- **TASK STATEMENT**
Render everything from the beginning of the material down to and including the line containing "Bluray, chez ESC Editions" as a Markdown table with two columns, "No." for the row number and "Text" for the line. Leave out blank lines and anything after that line.

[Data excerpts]
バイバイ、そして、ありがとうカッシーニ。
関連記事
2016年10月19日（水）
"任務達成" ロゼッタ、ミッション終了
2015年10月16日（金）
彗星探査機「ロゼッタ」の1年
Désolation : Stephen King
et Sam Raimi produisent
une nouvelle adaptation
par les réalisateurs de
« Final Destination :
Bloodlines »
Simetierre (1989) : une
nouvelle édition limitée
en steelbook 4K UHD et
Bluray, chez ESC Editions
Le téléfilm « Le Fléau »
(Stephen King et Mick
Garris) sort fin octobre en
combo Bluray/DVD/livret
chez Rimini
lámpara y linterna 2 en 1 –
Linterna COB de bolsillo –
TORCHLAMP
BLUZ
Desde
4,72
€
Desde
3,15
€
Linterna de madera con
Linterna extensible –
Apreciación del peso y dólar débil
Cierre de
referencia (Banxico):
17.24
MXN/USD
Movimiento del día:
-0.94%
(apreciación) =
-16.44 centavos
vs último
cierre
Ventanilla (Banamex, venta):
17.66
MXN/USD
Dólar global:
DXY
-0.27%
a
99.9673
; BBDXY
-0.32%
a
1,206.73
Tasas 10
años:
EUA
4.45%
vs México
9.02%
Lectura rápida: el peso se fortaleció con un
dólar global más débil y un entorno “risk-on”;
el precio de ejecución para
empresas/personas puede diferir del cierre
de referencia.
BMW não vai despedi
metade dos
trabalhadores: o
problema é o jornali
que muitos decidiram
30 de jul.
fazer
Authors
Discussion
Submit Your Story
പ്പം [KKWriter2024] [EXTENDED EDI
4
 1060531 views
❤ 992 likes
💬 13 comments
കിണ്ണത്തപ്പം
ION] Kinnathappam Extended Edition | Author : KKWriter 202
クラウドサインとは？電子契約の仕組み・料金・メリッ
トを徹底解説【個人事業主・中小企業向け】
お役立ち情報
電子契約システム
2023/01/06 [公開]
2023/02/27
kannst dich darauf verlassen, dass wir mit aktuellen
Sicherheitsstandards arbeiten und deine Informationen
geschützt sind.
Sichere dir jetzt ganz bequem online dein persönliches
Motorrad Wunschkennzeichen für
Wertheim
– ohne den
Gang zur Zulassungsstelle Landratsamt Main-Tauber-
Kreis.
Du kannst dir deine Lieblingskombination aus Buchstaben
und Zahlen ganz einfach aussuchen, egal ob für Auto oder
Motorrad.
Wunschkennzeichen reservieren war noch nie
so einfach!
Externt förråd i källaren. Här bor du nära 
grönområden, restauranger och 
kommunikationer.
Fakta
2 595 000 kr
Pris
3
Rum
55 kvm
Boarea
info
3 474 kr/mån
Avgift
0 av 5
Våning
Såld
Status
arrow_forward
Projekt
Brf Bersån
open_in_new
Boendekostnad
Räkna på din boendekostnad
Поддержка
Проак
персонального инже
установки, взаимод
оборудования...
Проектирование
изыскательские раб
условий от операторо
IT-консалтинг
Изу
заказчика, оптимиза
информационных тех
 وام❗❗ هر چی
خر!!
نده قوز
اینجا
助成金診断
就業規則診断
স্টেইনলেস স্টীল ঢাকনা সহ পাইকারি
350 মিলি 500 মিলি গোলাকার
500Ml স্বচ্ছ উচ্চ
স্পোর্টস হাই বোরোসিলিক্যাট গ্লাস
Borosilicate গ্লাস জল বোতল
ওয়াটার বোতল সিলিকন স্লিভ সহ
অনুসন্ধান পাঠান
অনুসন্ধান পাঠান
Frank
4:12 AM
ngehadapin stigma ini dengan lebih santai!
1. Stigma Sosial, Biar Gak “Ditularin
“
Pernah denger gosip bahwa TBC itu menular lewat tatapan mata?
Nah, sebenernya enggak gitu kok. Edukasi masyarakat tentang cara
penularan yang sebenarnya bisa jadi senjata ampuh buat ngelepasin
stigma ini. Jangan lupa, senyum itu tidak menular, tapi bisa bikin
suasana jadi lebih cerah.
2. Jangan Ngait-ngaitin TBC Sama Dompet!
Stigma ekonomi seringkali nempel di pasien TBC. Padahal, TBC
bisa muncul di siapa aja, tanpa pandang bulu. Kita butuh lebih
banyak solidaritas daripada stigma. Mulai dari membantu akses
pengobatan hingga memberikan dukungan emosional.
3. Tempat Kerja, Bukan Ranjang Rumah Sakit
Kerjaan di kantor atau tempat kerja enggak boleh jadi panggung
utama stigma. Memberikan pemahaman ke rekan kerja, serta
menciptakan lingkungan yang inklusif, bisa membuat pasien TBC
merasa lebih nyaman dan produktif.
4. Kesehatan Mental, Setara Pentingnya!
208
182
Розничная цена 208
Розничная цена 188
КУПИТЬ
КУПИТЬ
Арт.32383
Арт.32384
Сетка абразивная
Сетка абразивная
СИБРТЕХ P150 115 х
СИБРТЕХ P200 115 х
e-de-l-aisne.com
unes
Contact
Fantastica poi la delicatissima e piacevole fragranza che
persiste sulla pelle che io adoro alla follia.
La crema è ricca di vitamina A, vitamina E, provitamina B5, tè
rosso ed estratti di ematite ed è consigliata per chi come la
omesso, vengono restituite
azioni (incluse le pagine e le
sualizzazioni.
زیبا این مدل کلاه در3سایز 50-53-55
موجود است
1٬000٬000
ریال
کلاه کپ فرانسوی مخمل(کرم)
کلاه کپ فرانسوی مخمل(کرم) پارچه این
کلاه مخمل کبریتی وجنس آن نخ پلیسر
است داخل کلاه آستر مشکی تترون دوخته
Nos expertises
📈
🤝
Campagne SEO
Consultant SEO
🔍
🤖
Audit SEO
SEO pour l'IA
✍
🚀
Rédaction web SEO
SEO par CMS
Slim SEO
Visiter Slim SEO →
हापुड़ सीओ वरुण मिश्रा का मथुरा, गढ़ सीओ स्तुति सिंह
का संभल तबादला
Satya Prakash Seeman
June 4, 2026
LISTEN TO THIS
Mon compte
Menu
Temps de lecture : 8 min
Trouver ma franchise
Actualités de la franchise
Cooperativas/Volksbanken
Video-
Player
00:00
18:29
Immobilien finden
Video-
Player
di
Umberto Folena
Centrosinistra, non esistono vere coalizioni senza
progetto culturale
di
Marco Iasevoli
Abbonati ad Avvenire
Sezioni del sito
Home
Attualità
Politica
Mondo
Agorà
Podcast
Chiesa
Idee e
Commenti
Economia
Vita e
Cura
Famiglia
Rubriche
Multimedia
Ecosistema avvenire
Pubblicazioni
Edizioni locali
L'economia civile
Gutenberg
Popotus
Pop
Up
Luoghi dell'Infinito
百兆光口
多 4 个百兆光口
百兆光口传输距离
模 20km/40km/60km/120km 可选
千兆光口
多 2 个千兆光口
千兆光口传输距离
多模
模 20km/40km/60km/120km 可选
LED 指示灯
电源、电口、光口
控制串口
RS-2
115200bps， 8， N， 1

- **EXERCISE OUTPUT**
| No. | Text |
|---|---|
| 1 | バイバイ、そして、ありがとうカッシーニ。 |
| 2 | 関連記事 |
| 3 | 2016年10月19日（水） |
| 4 | "任務達成" ロゼッタ、ミッション終了 |
| 5 | 2015年10月16日（金） |
| 6 | 彗星探査機「ロゼッタ」の1年 |
| 7 | Désolation : Stephen King |
| 8 | et Sam Raimi produisent |
| 9 | une nouvelle adaptation |
| 10 | par les réalisateurs de |
| 11 | « Final Destination : |
| 12 | Bloodlines » |
| 13 | Simetierre (1989) : une |
| 14 | nouvelle édition limitée |
| 15 | en steelbook 4K UHD et |
| 16 | Bluray, chez ESC Editions |